- **PASSAGE PROVIDED**
Thursday, October 22, 2009

On the road to Xi'an

Luoyang's a little known city, unless you're into kung fu - the Shaolin Temple, home of kung fu, is not so far away. We've stopped off here on the way to Xi'an to have a look at the Longmen Caves, a UNESCO site of buddhist carvings and sculptures set into cliff walls along a river. The caves date from the 400's AD but the carvings have had a torrid time of it, what with anti-Buddhist movements of the past, theft by Western collectors, and then zealous Red Guards during the Cultural Revolution. Our guidebook describes them as ravaged. So it's a bit of a shock to find the entrance fee is about 11 quid each (no discount for holders of fake student cards either). It's a lovely sunny day when we get there and quite frankly, I'm not that bothered about looking at a few headless Buddhas. I'm reminded of a moment in my youth when on holiday in Scotland with my family I decided not to get out of the car to watch salmon leaping at nearby falls. I'd seen salmon leap before and pointed out that "when you've seen one salmon leap, you've seen them all". This comment provoked merciless ribbing from my father. If he made the suggestion to me again I'd go eagerly to watch this wonder of Nature. But getting back to the Buddhas - well, Gayle is keener than I, so we don't have to toss a coin to decide who goes in. While she wanders through the galleries and into some of the newly-built temples, I practise a few kung fu moves in the gardens.
We're staying in our first Chinese youth hostel here. It's in an office block near to the bus station and we appear to be the only punters. The bedrooms are big and comfy, but can't quite disguise the original purpose of the building. I half expect a secretary to appear with a sheaf of papers from the bathroom. There's an old part of the city that's had a slight makeover i.e. they've repointed the walls and painted the drum tower. Red lanterns are dutifully hung from the shopfronts along the main street. But it's not so touristy. A man with a street stall selling hot pork sandwiches tempts me. Gayle waits while I demolish my food. Only a little while later does she ask me if I saw what he chopped into the butty. I hadn't seen. "Pig's snout", she tells me, a little too cheerily. It may be coincidence, but I don't feel too good for the next few days.

- **WORK INSTRUCTIONS**
A – According to the Luoyang travel post, where is the youth hostel located?
B – Carry on the Luoyang travel post after its final sentence, in the same chatty first-person style.

- **SUPPLIED MATERIAL**
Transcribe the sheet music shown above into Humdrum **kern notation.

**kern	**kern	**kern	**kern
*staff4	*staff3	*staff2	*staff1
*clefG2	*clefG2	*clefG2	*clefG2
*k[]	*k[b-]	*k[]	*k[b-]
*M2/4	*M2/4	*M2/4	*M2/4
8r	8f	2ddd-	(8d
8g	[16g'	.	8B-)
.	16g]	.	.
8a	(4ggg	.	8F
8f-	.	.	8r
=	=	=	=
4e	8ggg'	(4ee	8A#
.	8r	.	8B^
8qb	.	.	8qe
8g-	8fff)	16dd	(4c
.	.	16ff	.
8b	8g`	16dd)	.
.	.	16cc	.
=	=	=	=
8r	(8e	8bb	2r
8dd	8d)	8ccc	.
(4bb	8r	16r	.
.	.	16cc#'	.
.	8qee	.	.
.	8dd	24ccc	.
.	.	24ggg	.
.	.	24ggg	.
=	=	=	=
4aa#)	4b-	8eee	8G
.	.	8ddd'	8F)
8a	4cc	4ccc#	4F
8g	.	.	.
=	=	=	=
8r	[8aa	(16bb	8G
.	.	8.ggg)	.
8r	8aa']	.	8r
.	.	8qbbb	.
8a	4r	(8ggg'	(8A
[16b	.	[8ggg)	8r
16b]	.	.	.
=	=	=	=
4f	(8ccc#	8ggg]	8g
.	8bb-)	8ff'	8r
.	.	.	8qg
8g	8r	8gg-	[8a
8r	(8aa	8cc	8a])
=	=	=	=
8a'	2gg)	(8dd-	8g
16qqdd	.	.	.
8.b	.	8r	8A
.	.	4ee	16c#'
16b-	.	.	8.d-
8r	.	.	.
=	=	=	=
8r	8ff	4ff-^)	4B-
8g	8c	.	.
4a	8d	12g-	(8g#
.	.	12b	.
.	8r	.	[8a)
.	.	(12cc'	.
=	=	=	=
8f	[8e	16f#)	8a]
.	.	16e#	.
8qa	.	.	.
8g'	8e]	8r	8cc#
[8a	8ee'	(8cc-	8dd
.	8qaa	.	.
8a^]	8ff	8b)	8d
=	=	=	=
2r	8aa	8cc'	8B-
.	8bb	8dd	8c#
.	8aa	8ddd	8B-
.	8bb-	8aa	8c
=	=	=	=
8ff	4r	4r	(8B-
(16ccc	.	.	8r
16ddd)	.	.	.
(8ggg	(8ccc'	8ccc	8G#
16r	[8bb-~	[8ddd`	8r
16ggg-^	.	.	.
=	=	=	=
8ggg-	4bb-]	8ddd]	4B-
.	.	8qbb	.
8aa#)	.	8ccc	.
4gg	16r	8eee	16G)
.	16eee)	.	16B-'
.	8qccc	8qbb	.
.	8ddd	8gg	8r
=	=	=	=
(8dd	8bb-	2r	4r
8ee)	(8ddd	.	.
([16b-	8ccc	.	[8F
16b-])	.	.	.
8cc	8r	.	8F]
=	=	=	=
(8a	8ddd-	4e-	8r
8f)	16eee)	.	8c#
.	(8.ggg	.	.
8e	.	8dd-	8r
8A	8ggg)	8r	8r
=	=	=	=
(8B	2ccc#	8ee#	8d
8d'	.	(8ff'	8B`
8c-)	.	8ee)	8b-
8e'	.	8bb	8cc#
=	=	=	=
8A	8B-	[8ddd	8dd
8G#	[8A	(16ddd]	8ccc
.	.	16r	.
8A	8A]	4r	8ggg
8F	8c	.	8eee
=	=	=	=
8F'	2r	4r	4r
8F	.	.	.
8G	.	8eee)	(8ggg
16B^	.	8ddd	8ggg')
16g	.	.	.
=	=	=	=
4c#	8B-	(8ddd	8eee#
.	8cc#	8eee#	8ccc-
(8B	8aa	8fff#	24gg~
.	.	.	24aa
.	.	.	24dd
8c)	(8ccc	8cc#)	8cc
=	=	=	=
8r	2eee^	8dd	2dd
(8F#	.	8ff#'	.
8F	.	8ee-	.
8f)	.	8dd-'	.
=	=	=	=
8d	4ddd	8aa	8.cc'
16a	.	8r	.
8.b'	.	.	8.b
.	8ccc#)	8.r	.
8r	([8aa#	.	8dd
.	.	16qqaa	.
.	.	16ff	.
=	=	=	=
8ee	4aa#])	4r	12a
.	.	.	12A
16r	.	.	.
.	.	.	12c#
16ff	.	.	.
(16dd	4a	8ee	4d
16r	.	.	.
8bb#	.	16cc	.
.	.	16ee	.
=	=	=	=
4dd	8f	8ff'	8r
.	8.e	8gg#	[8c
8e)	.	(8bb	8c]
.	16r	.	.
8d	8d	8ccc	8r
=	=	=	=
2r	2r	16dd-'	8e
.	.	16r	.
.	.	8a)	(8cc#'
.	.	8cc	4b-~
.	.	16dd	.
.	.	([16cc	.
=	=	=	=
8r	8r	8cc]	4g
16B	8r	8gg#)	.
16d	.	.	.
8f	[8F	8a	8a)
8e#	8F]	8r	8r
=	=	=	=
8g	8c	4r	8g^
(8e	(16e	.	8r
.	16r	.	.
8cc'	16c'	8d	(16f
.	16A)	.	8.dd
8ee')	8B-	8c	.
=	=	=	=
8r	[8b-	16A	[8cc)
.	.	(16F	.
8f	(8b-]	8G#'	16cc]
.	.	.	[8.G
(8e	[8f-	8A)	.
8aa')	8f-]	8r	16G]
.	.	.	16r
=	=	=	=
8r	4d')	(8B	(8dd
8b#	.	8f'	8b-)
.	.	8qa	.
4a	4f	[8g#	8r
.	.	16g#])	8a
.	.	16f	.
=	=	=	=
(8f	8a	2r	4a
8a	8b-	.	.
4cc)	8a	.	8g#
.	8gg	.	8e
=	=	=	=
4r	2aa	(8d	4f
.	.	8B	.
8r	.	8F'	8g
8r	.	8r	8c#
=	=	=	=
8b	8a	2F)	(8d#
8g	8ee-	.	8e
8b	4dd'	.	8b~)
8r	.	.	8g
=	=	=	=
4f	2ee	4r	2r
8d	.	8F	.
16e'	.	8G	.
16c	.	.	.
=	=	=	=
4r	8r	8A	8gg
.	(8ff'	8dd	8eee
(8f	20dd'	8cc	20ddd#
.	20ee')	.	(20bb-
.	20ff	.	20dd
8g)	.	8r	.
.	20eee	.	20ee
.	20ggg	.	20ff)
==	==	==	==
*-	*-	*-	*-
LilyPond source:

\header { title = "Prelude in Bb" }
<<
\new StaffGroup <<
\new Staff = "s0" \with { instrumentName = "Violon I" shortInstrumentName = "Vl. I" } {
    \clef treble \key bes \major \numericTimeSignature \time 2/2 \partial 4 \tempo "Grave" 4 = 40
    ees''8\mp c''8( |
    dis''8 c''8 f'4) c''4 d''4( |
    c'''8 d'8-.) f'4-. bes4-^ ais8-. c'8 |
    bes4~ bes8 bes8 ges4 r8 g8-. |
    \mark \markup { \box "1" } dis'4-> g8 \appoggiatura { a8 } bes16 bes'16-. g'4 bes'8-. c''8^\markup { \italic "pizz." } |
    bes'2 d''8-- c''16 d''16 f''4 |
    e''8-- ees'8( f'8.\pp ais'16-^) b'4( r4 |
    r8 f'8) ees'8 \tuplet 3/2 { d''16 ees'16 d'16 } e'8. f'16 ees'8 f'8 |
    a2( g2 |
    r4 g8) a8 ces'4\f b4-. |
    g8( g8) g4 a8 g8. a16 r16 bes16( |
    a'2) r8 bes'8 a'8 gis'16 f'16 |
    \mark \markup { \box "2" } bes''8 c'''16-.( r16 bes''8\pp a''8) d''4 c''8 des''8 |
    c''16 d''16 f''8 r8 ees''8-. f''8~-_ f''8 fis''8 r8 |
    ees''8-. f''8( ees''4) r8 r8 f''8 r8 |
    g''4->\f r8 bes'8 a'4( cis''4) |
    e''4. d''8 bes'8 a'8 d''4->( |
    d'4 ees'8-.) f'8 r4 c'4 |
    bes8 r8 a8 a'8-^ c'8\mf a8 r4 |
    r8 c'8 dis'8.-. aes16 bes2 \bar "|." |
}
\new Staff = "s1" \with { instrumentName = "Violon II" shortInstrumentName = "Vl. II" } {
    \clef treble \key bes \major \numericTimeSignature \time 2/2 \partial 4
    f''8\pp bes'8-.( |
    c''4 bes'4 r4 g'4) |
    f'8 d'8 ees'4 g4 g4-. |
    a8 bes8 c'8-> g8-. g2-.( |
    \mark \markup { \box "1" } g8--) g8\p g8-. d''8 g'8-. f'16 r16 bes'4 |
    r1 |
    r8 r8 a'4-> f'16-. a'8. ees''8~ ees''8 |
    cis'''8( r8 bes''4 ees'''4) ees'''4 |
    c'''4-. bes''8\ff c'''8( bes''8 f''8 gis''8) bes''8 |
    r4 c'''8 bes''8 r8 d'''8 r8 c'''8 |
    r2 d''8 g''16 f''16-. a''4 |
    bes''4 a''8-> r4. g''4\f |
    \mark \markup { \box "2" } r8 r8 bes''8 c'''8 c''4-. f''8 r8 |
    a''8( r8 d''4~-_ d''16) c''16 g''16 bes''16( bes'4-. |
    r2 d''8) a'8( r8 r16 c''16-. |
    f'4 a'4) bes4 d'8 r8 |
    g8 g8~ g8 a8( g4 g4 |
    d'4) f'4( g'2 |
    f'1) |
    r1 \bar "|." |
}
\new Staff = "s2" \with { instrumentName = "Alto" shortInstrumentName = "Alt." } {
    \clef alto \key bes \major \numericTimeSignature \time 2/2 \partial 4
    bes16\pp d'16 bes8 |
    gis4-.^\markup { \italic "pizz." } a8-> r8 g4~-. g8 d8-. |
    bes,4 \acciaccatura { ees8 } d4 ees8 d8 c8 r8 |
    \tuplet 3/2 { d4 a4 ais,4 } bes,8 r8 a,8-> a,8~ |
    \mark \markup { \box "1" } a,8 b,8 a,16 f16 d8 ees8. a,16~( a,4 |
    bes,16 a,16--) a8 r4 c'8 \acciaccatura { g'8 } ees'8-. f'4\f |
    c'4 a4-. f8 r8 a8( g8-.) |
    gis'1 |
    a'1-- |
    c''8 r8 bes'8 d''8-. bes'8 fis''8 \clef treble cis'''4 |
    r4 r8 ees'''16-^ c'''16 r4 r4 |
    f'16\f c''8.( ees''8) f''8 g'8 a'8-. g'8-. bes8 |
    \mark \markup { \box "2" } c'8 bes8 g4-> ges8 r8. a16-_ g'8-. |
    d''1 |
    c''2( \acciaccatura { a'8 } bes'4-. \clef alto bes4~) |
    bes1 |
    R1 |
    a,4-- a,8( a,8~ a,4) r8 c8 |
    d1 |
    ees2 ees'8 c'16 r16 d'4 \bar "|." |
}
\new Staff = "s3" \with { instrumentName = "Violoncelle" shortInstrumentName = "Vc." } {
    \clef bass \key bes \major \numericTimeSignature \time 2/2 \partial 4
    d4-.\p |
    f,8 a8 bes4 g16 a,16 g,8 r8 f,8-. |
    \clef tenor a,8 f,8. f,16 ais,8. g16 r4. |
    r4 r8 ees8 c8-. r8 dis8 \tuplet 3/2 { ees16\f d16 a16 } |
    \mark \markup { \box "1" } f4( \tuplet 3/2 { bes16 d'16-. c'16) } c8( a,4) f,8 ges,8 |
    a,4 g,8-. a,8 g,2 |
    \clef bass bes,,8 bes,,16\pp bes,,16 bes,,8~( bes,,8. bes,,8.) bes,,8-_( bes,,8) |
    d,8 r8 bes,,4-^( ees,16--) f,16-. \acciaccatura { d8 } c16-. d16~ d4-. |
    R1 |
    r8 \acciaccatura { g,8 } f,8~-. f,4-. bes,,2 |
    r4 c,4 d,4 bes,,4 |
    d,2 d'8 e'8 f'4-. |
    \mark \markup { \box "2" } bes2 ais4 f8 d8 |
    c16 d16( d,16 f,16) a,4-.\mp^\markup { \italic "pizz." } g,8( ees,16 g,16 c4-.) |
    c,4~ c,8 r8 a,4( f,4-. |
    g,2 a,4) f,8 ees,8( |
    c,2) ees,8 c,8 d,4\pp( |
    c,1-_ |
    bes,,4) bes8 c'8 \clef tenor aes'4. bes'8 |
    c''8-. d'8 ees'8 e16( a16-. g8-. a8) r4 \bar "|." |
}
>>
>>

- **ANSWERS PER TASK**
A – In an office block near the bus station.

B –
We walk too much. We're just getting used to the spread of the cities. There's a Carrefour on our map, so we detour in search of fresh croissants, pain au chocolat, real coffee. Ha! On arrival it takes us twenty minutes to find something we think is edible. Where's the Rocquefort??? Where are the baguettes? There is lots of tofu and dried food and pot noodles and obscurely flavoured items like beef cookies, kiwi fruit crisps, red bean and coconut yoghurt. But there is fruit yoghurt and, on a tiny display of imported foods (pasta, jam, chocolate spread) I find the treasured coffee. Joy of joys. We've also become regular buyers of sugared puffed wheat, which is sold as a snack food in tiny packets. We can buy milk everywhere, so it makes for an easy cheap breakfast. And now there's real coffee too.
The city is fairly clean. So far, most of where we've been has been clean - cleaner than Manchester at any rate. At all hours of the day there are street sweepers in orange day-glow jackets keeping the pavements and roads spotless. There are litter bins everywhere, marked for recycling. There are also a large number of scruffy old folk who rummage these bins and look like they do most of the recycling. It would seem that anyone older than 40 has had a particularly rough deal of it in China - born into the chaos of the new People's Republic and Mao's dreadful policies like the Great Leap Forward and then too old now to really enjoy the fruits of the development of the country in the last twenty years. Saying that, working in a factory or on a construction site here can't be much fun, but the older people certainly look the poorest and most neglected of society.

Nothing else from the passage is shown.